Obviously, she liked him. Apparently, he liked her back. A few days later they parted, never to meet again. And largely on the basis of this letter, plus references to Lefroy in two others, a cottage industry has arisen devoted to the proposition that Tom Lefroy, the Irish nephew of Austen’s friend and mentor Anne Lefroy, was the love of Austen’s life, the real-life model for Mr. Darcy, the reason she never married, the muse who inspired her greatest work. . . you name it.
In his 2003 book Becoming Jane Austen, the scholar Jon Spence claimed that Austen and Lefroy had a longer-lasting and more serious relationship than the few references in her letters suggest. The 2007 film Becoming Jane, inspired by Spence’s work, took that thesis and ran with it, positing a romance, a first kiss, a thwarted engagement, an abortive elopement, a selfless renunciation and a poignant late-life reunion.
Since I haven’t read Spence’s book, I can’t say how convincing his scholarship is, but there’s no question that the movie encouraged a generation of filmgoers to conclude that Jane Austen wrote those books of hers (“They’re romance novels, right?”) in wistful tribute to the first love she never got over. Loyal blog readers will recall that I am, shall we say, not charitably inclined toward this thesis, which rests largely on thinly documented speculation about the psychological state of someone who died two centuries ago.

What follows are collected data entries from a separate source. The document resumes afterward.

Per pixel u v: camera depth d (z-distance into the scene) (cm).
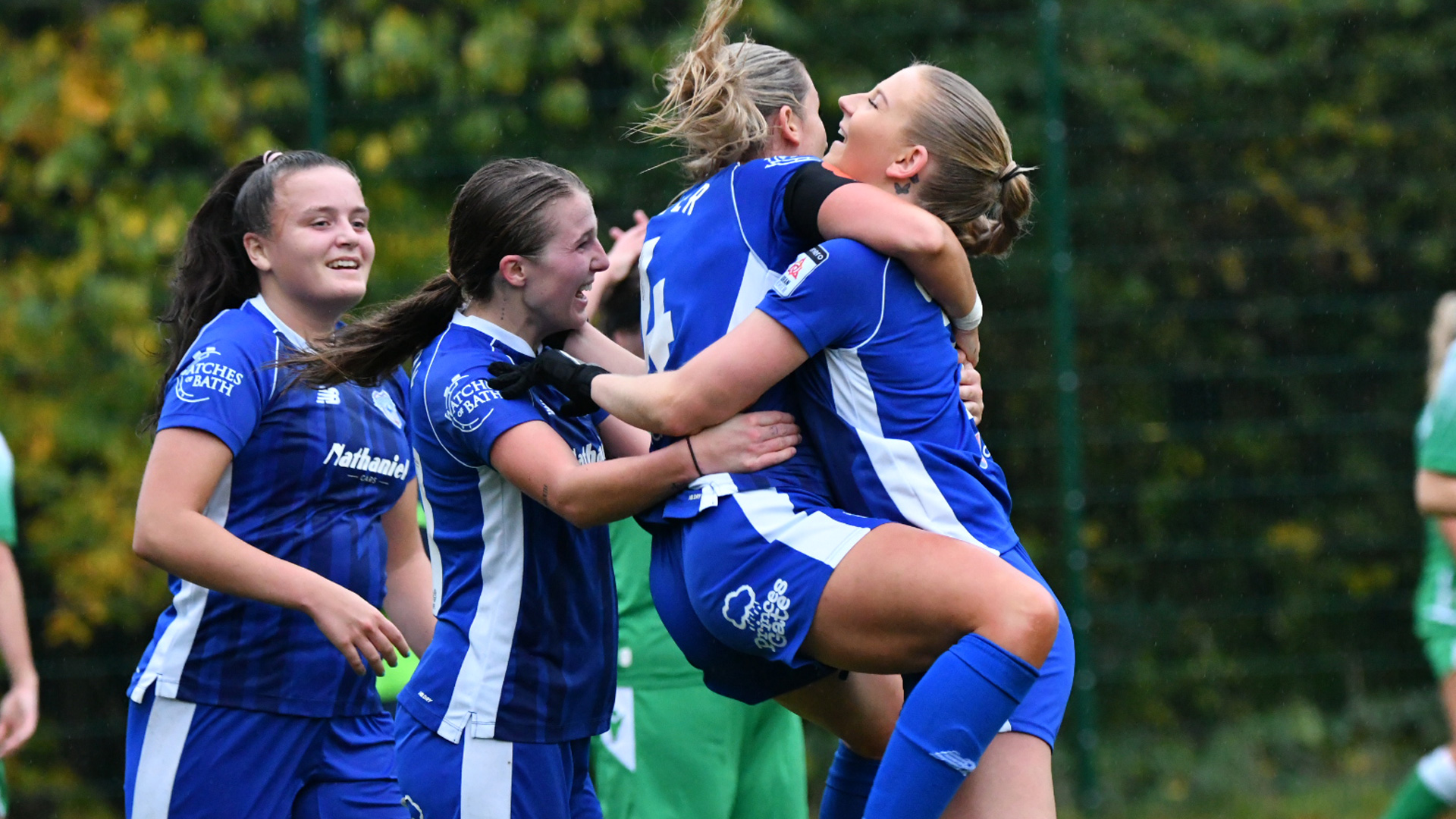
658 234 1054
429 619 1291
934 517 955
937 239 953
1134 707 2431
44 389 2392
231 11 2581
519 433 1014
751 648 961
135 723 1168
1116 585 2434
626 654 1406
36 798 2253
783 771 1427
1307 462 2428
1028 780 963
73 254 2473
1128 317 2461
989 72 2592
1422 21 2552
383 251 2394
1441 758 1839
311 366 1102
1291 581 2425
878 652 936
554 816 1052
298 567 1097
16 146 2522
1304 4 2583
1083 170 2531
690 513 967
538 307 1075
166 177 2503
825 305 942
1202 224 2505
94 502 2384
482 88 2550
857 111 1023
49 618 2331
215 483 1112
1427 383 2412
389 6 2647
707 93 1031
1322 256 2472
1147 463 2427
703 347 990
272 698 1152
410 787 1057
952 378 998
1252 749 2409
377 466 1205
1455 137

I won’t go so far as to say that I wish Cassandra had tossed the Lefroy letter onto her bonfire. No, I treasure every scrap of Austen’s prose too much for that. But I wish the rest of us could stop speculating about Austen’s love life and go back to reading her books.
2 comments
Jan 10 2017 11:45PM by A. Marie
I've always thought that if the Tom Lefroy flirtation had been any more than a flirtation, Cassandra certainly would have torched those letters along with the ones containing weightier secrets. And I'm with you and everyone else who is sick and tired of hearing JA dismissed as a "romance writer." Mmmmph.
Jan 11 2017 12:16AM by Deborah Yaffe
Yes, I've also wondered whether the fact that Cassandra kept the letters is itself proof that Tom didn't mean much. On the other hand, there is a letter a few years later where JA says that she wanted to ask one of the Lefroys about him, was too proud to do so, and then was pleased that her father asked so she didn't have to. If she was still wondering about him years later and feeling that asking would be humiliating, then perhaps her feelings were quite strong. Either way, of course, it's not clear whether it has any relevance to her writing.